The Issue: U.S. Worldwide Income and Transfer Taxation
The primary issue faced by wealthy non-U.S. residents immigrating to the U.S. is that the U.S. taxes its residents on their worldwide income and estates. For such clients, the prospect of paying U.S. taxes on family wealth earned entirely outside the U.S. prior to immigration is a tough pill to swallow. Generally, these individuals have two options for shielding non-U.S. wealth from U.S. taxation: avoiding U.S. residency or relinquishing enough control of their wealth (usually via a pre-immigration trust, discussed further below) to avoid deemed ownership of the contributed assets under U.S. tax rules. U.S. income tax residency is triggered if an individual meets the substantial presence test or the permanent residence test. An individual will meet the substantial presence test if they spend 31 days in the U.S. during the current year and if the sum of all U.S. days in the current year, one-third of all U.S. days in first preceding year, and one-sixth of all U.S. days in the second preceding calendar year equals at least 183 days. An individual will meet the permanent residence test if they become a lawful permanent resident of the U.S. (i.e., obtain a green card). Residency for U.S. wealth transfer tax purposes is based on U.S. domicile, which is acquired by living in the U.S., even for a brief period of time, with no definite present intention of leaving.
Pre-Immigration Trusts with Life Insurance Classic planning for non-U.S. residents expecting to become U.S. residents generally involves significant gifts to a pre-immigration trust for the benefit of the donor’s spouse and descendants. Assets transferred by a non-U.S. resident into a properly structured trust can remain in trust indefinitely without imposition of U.S. wealth transfer taxes, even while the beneficiaries act as their own trustees, control all investment decisions, and make distributions for their own health, education, maintenance, and support.
U.S. Beneficiaries of Foreign Trusts
The Issue: Imposition of the “Throwback Tax”
Many multinational families face uncertainty about long-term citizenship and residency options, and the children or grandchildren may live in different jurisdictions, carrying multiple passports. When a client’s potential heirs face these circumstances, selecting the proper structure from a U.S. tax perspective is challenging.
U.S. income tax efficiency often can be achieved by structuring a trust as a grantor trust.

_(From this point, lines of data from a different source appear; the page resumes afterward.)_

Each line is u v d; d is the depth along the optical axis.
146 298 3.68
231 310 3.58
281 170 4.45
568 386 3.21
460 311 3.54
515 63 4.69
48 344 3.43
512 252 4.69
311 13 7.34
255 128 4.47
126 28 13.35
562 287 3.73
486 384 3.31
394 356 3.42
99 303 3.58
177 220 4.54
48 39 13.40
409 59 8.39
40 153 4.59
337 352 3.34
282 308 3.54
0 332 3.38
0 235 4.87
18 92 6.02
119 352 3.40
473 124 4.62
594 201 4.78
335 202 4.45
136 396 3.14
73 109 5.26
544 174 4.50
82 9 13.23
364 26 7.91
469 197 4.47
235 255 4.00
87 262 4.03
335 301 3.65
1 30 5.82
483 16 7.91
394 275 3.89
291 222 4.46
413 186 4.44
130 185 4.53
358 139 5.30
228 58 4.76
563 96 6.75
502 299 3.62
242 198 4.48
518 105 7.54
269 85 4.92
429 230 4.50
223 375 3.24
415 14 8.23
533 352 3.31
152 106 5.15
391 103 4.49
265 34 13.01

While the client remains a non-U.S. resident, non-U.S. income earned by a foreign grantor trust is attributed to them, and the client is afforded certain U.S. income tax preferences in making inbound U.S. investments. However, when a client’s circumstances do not permit the use of a foreign grantor trust, or upon the client’s death (and therefore termination of grantor trust status), use of a foreign non-grantor trust is often a viable, albeit more complicated, alternative.

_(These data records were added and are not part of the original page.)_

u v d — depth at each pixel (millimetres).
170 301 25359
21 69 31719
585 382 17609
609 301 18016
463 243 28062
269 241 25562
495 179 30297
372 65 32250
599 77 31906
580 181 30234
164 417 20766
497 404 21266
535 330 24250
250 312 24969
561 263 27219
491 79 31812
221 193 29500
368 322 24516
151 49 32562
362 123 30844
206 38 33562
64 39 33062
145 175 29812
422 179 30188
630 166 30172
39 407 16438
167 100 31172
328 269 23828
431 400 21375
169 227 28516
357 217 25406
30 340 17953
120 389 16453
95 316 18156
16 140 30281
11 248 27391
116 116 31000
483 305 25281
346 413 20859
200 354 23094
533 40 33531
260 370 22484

A foreign non-grantor trust must be administered carefully to avoid making “accumulation distributions” to a U.S. person. For an accumulation distribution to occur, the foreign non-grantor trust must fail to distribute to trust beneficiaries all its distributable net income (DNI) in a given taxable year, thereby allowing DNI to accumulate inside the trust and be classified as undistributed net income (UNI).
If, in a subsequent year, the trust distributes trust income to a U.S. beneficiary that exceeds current year DNI, the excess generally is attributed to UNI, treated as an accumulation distribution, and taxed as if distributed to the beneficiary in the year(s) such income was earned. These throwback taxes are subject to a punitive interest charge.
When foreign non-grantor trusts are anticipated to make distributions to U.S. beneficiaries, the only way to avoid throwback taxes is to ensure that all DNI is distributed to the beneficiaries in the year it is earned. Forcing income distributions to U.S. trust beneficiaries may be disadvantageous; for instance, large distributions may be difficult for a young beneficiary to manage responsibly. If the beneficiary is a U.S. person, it unnecessarily increases the beneficiary’s taxable estate. Additionally, trust beneficiaries may not remain U.S. persons over their lifetimes, in which case it would be better to let trust income accumulate and be distributed after the beneficiary becomes a non-U.S. resident.